INSTRUCTION
Reproduce all lines of the listing below in which the word "Farver" occurs.

----------

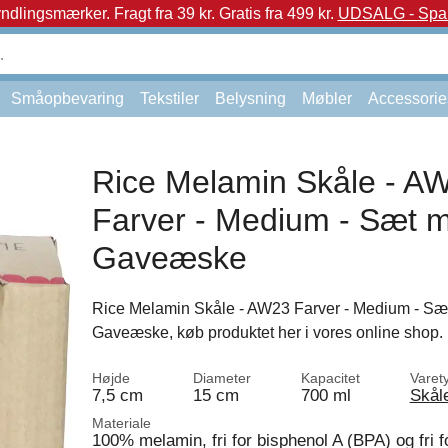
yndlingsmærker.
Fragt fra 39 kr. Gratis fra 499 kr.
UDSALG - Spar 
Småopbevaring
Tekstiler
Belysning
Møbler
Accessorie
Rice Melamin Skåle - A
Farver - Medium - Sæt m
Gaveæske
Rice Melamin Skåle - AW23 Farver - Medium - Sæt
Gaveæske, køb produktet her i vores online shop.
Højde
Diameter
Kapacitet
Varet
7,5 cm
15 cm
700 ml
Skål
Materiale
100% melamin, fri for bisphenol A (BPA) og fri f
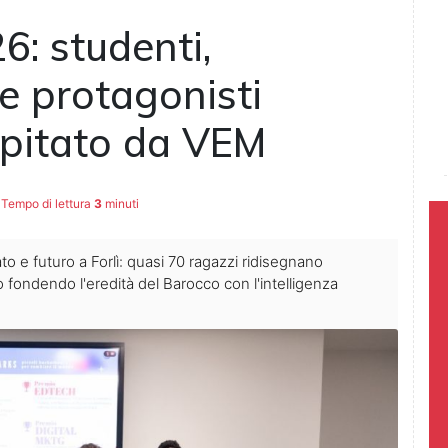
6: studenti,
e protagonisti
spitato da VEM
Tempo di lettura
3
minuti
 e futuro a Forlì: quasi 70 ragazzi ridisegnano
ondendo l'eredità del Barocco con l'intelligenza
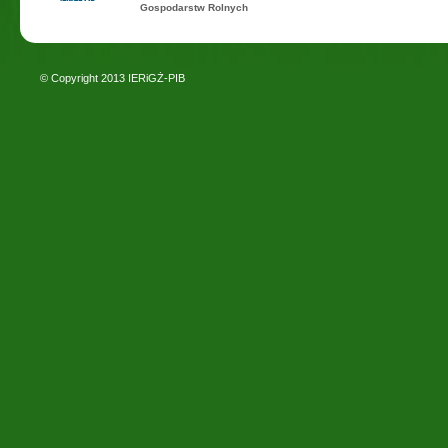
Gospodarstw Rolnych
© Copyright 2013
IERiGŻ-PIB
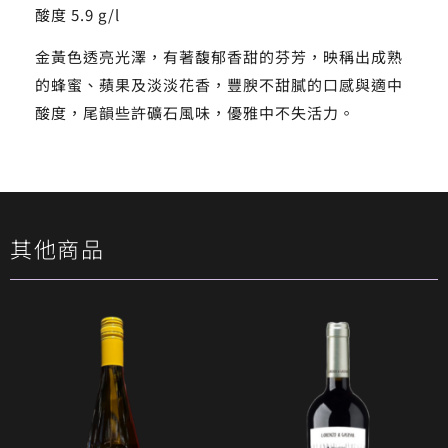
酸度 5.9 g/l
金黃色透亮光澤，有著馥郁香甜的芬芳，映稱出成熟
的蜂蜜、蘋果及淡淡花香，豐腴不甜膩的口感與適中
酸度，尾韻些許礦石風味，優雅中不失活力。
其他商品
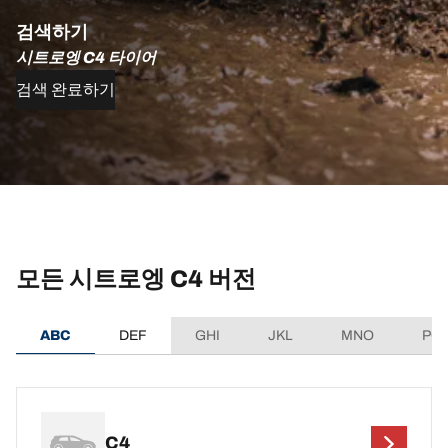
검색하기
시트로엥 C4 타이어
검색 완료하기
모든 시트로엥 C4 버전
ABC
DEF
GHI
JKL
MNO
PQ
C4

----------

WRITTEN ANSWER
Farver - Medium - Sæt m
Rice Melamin Skåle - AW23 Farver - Medium - Sæt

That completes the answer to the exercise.